Technology & Science
DeepSeek Debuts V4 LLM Preview Optimized for Huawei Ascend Chips
On 24 April 2026 DeepSeek released preview versions of its V4 language model—its first flagship tuned for Huawei’s Ascend 950 hardware—signaling a pivot away from Nvidia dependence while slashing usage prices.
Focusing Facts
- V4-Pro packs 1.6 trillion parameters (49 billion active) and supports a 1-million-token context window, making it the biggest open-weight model yet disclosed.
- Pricing: V4-Flash costs $0.28 and V4-Pro $3.48 per million output tokens versus OpenAI’s $30 and Anthropic’s $25.
- Hong Kong–listed SMIC and Huahong Semiconductor jumped 10–15% while rival model makers Zhipu AI and MiniMax fell 9% after the announcement.
Context
China’s quest for tech self-reliance echoes Japan’s 1982–1992 Fifth Generation Computer Project—an attempt to leapfrog U.S. computing that spurred American semiconductor policy even though the project ultimately stalled. Today’s U.S. export controls on Nvidia GPUs replay Cold-War era CoCom restrictions, pushing Chinese firms such as DeepSeek to co-develop with domestic chipmakers. The V4-Ascend pairing illustrates an accelerating bifurcation of the global AI stack: competing hardware–software ecosystems reminiscent of the IBM/Intel/Microsoft dominance fracture when ARM-based mobile computing rose after 2007. Whether V4 truly narrows the quality gap is secondary; what matters on a 100-year arc is the institutional learning—Chinese fabs, toolchains, and model developers are internalising capabilities that diminish leverage of any single foreign supplier. Like Sputnik (1957) jolted U.S. space investment despite limited immediate military shift, V4 on Huawei chips may similarly galvanise both sides into deeper, parallel innovation trajectories that entrench technological blocs for decades.
Perspectives
Chinese state-aligned media
e.g., China Daily, South China Morning Post — Portrays DeepSeek V4’s Huawei adaptation as a landmark step toward national tech self-reliance and a decisive break from dependence on U.S. chips. Driven to showcase China’s industrial success stories, the coverage downplays the model’s remaining performance gap with U.S. ‘frontier’ systems and glosses over export-control-related constraints.
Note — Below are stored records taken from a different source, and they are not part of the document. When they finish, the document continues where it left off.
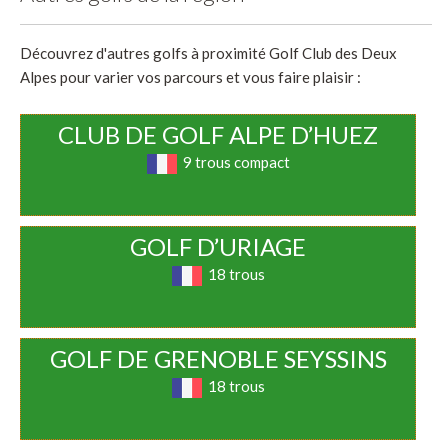
Découvrez d'autres golfs à proximité Golf Club des Deux
Alpes pour varier vos parcours et vous faire plaisir :
CLUB DE GOLF ALPE D’HUEZ
9 trous compact
GOLF D’URIAGE
18 trous
GOLF DE GRENOBLE SEYSSINS
18 trous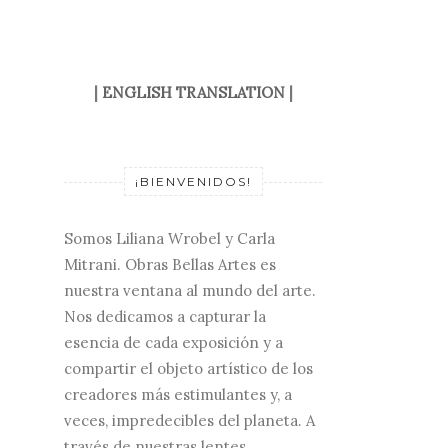
|
ENGLISH TRANSLATION
|
¡BIENVENIDOS!
Somos Liliana Wrobel y Carla
Mitrani. Obras Bellas Artes es
nuestra ventana al mundo del arte.
Nos dedicamos a capturar la
esencia de cada exposición y a
compartir el objeto artístico de los
creadores más estimulantes y, a
veces, impredecibles del planeta. A
través de nuestras lentes,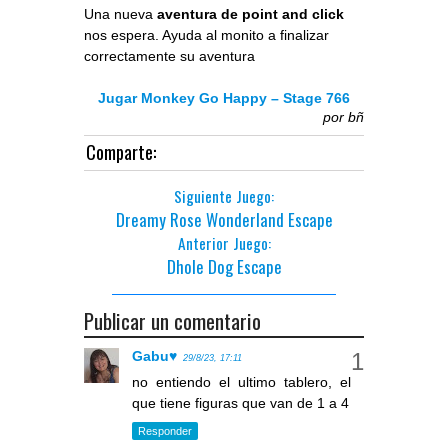
Una nueva
aventura de point and click
nos espera. Ayuda al monito a finalizar
correctamente su aventura
Jugar Monkey Go Happy – Stage 766
por
bñ
Comparte:
Siguiente Juego:
Dreamy Rose Wonderland Escape
Anterior Juego:
Dhole Dog Escape
Publicar un comentario
Gabu♥
29/8/23, 17:11
no entiendo el ultimo tablero, el
que tiene figuras que van de 1 a 4
Responder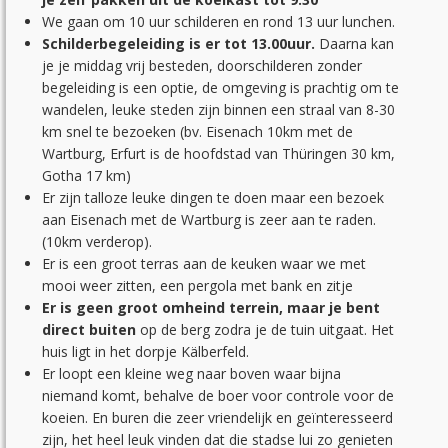
We gaan om 10 uur schilderen en rond 13 uur lunchen.
Schilderbegeleiding is er tot 13.00uur.
Daarna kan
je je middag vrij besteden, doorschilderen zonder
begeleiding is een optie, de omgeving is prachtig om te
wandelen, leuke steden zijn binnen een straal van 8-30
km snel te bezoeken (bv. Eisenach 10km met de
Wartburg, Erfurt is de hoofdstad van Thüringen 30 km,
Gotha 17 km)
Er zijn talloze leuke dingen te doen maar een bezoek
aan Eisenach met de Wartburg is zeer aan te raden.
(10km verderop).
Er is een groot terras aan de keuken waar we met
mooi weer zitten, een pergola met bank en zitje
Er is geen groot omheind terrein, maar je bent
direct buiten
op de berg zodra je de tuin uitgaat. Het
huis ligt in het dorpje Kälberfeld.
Er loopt een kleine weg naar boven waar bijna
niemand komt, behalve de boer voor controle voor de
koeien. En buren die zeer vriendelijk en geïnteresseerd
zijn, het heel leuk vinden dat die stadse lui zo genieten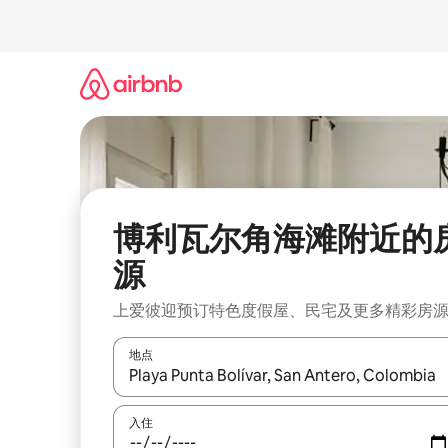
跳
至
内
容
博利瓦尔角海滩附近的
源
上爱彼迎预订特色度假屋、民宅及更多精彩房
地点
如有搜索结果，请使用上下方向键查看，或通过点
入住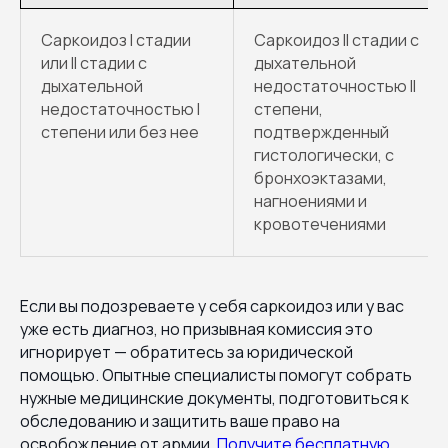
Саркоидоз I стадии
Саркоидоз II стадии с
или II стадии с
дыхательной
дыхательной
недостаточностью II
недостаточностью I
степени,
степени или без нее
подтвержденный
гистологически, с
бронхоэктазами,
нагноениями и
кровотечениями
Если вы подозреваете у себя саркоидоз или у вас
уже есть диагноз, но призывная комиссия это
игнорирует — обратитесь за юридической
помощью. Опытные специалисты помогут собрать
нужные медицинские документы, подготовиться к
обследованию и защитить ваше право на
освобождение от армии.
Получите бесплатную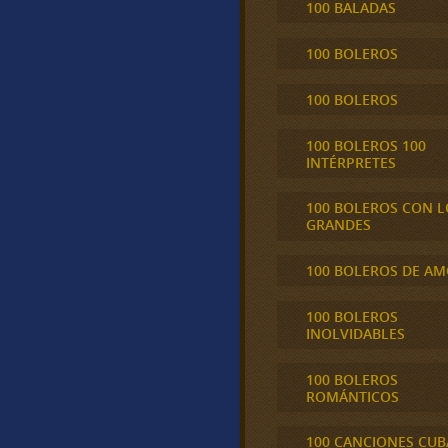
100 BALADAS
100 BOLEROS
100 BOLEROS
100 BOLEROS 100
INTÉRPRETES
100 BOLEROS CON L
GRANDES
100 BOLEROS DE A
100 BOLEROS
INOLVIDABLES
100 BOLEROS
ROMÁNTICOS
100 CANCIONES CU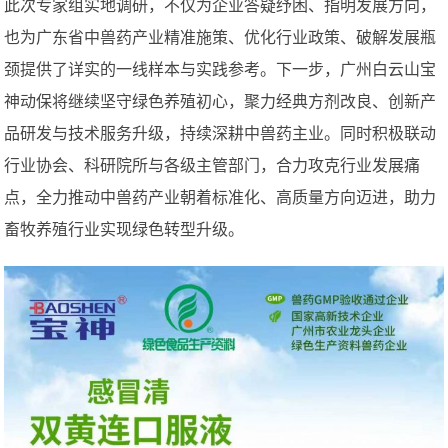
此次专家组实地调研，不仅为企业答疑纾困、指明发展方向，
也为广东省中兽药产业精准施策、优化行业政策、破解发展瓶
颈提供了详实的一线样本与实践参考。下一步，广州白云山宝
神动保将继续坚守绿色养殖初心，聚力经典方剂改良、创新产
品研发与技术服务升级，持续深耕中兽药主业。同时积极联动
行业协会、科研院所与各级主管部门，合力攻克行业发展痛
点，全力推动中兽药产业朝着标准化、高质量方向迈进，助力
畜牧养殖行业实现绿色转型升级。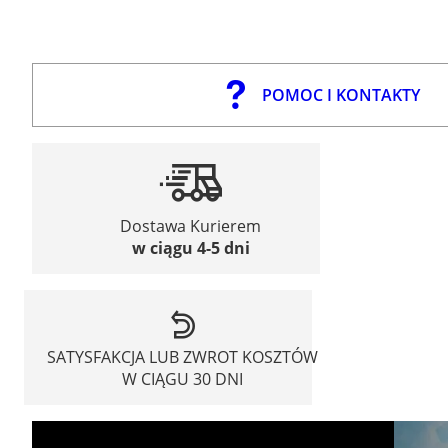
POMOC I KONTAKTY
Dostawa Kurierem
w ciągu 4-5 dni
SATYSFAKCJA LUB ZWROT KOSZTÓW
W CIĄGU 30 DNI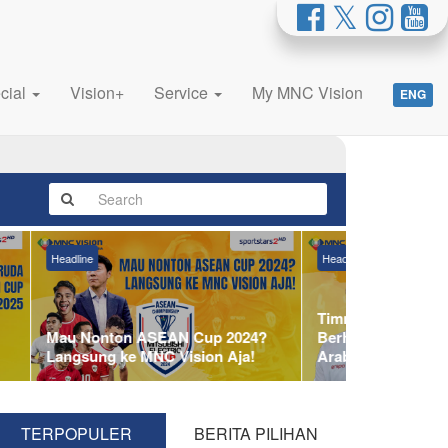
cial
Vision+
Service
My MNC Vision
ENG
Headline
Headline
Timnas Indonesia N
Mau Nonton ASEAN Cup 2024?
Berhadapan Dengan
Langsung ke MNC Vision Aja!
Arab Saudi
TERPOPULER
BERITA PILIHAN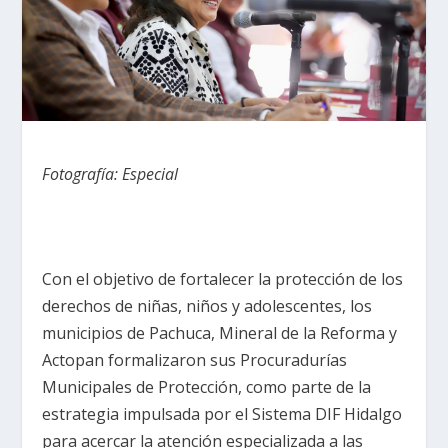
Fotografía: Especial
Con el objetivo de fortalecer la protección de los
derechos de niñas, niños y adolescentes, los
municipios de Pachuca, Mineral de la Reforma y
Actopan formalizaron sus Procuradurías
Municipales de Protección, como parte de la
estrategia impulsada por el Sistema DIF Hidalgo
para acercar la atención especializada a las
International business & tech press
e.g., Reuters, Fortune, Yahoo News, BNN — Frames V4 as an impressive, cut-price open-source model that broadens Huawei’s ecosystem yet still lags top U.S. models by a few months on knowledge benchmarks. Market-oriented reporting can amplify DeepSeek’s own performance claims and benchmark charts to generate investor buzz, while giving limited scrutiny to questions of IP origin or national-security implications.
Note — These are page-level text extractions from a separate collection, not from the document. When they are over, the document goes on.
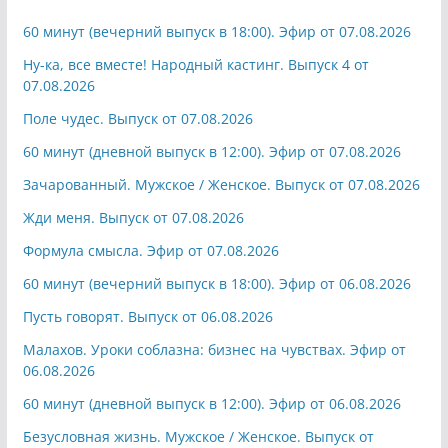
60 минут (вечерний выпуск в 18:00). Эфир от 07.08.2026
Ну-ка, все вместе! Народный кастинг. Выпуск 4 от
07.08.2026
Поле чудес. Выпуск от 07.08.2026
60 минут (дневной выпуск в 12:00). Эфир от 07.08.2026
Зачарованный. Мужское / Женское. Выпуск от 07.08.2026
Жди меня. Выпуск от 07.08.2026
Формула смысла. Эфир от 07.08.2026
60 минут (вечерний выпуск в 18:00). Эфир от 06.08.2026
Пусть говорят. Выпуск от 06.08.2026
Малахов. Уроки соблазна: бизнес на чувствах. Эфир от
06.08.2026
60 минут (дневной выпуск в 12:00). Эфир от 06.08.2026
Безусловная жизнь. Мужское / Женское. Выпуск от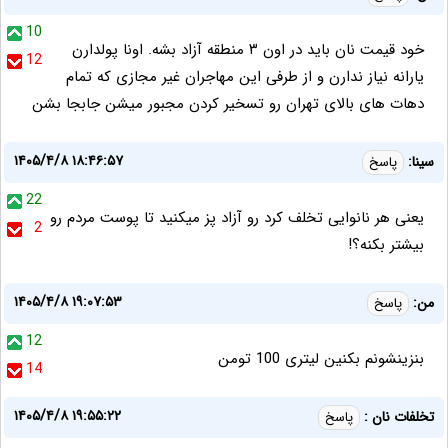
10
خود قیمت نان باید در اون ۳ منطقه آزاد بشه. اونا پولدارن
12
یارانه نیاز ندارن و از طرفی این مهاجران غیر مجازی که تمام
دهات های بالای تهران رو تسخیر کردن مجبور میشن جابجا بشن
۱۴۰۵/۴/۸ ۱۸:۴۶:۵۷
سینا:
پاسخ
22
یعنی هر نانوایی تخلف کرد رو آزاد پز میکنید تا پوست مردم رو
2
بیشتر بکنه؟!
۱۴۰۵/۴/۸ ۱۹:۰۷:۵۳
من:
پاسخ
12
بنزینشونم بکنین لیتری 100 تومن
14
۱۴۰۵/۴/۸ ۱۹:۵۵:۲۲
تخلفات نان :
پاسخ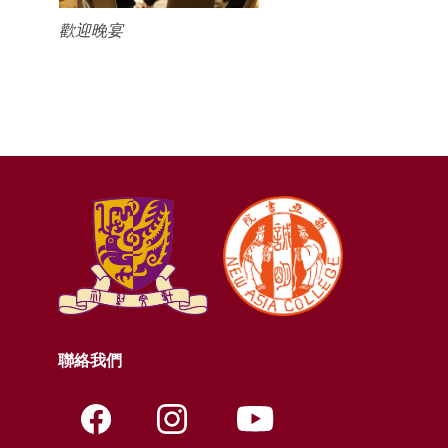
歡迎晚宴
聯絡我們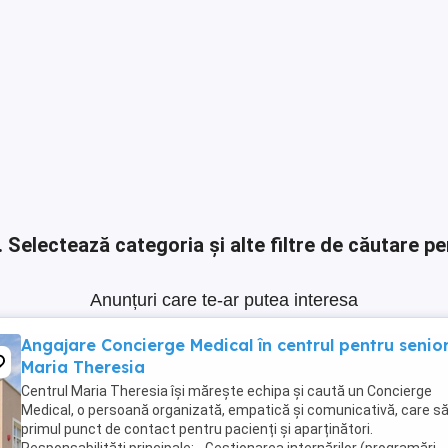
.
Selectează categoria și alte filtre de căutare pe
Anunțuri care te-ar putea interesa
Angajare Concierge Medical în centrul pentru senior
Maria Theresia
Centrul Maria Theresia își mărește echipa și caută un Concierge
Medical, o persoană organizată, empatică și comunicativă, care să
primul punct de contact pentru pacienți și aparținători.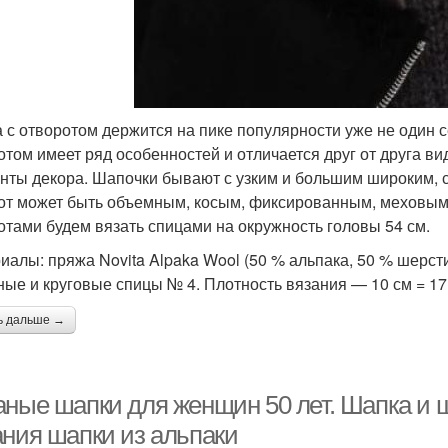
 с отворотом держится на пике популярности уже не один с
отом имеет ряд особенностей и отличается друг от друга в
нты декора. Шапочки бывают с узким и большим широким, 
от может быть объемным, косым, фиксированным, меховым
отами будем вязать спицами на окружность головы 54 см.
иалы: пряжа Novita Alpaka Wool (50 % альпака, 50 % шерсти,
ные и круговые спицы № 4. Плотность вязания — 10 см = 17
ь дальше →
аные шапки для женщин 50 лет. Шапка и
ания шапки из альпаки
Security-focused Western commentary
e.g., The Japan Times quoting CFR analysts — Argues the preview shows DeepSeek has not closed the gap, offering reassurance that U.S. leadership in AI remains intact. By emphasizing American strategic dominance, this perspective may understate the significance of China’s price and hardware strides to reinforce a favorable policy narrative.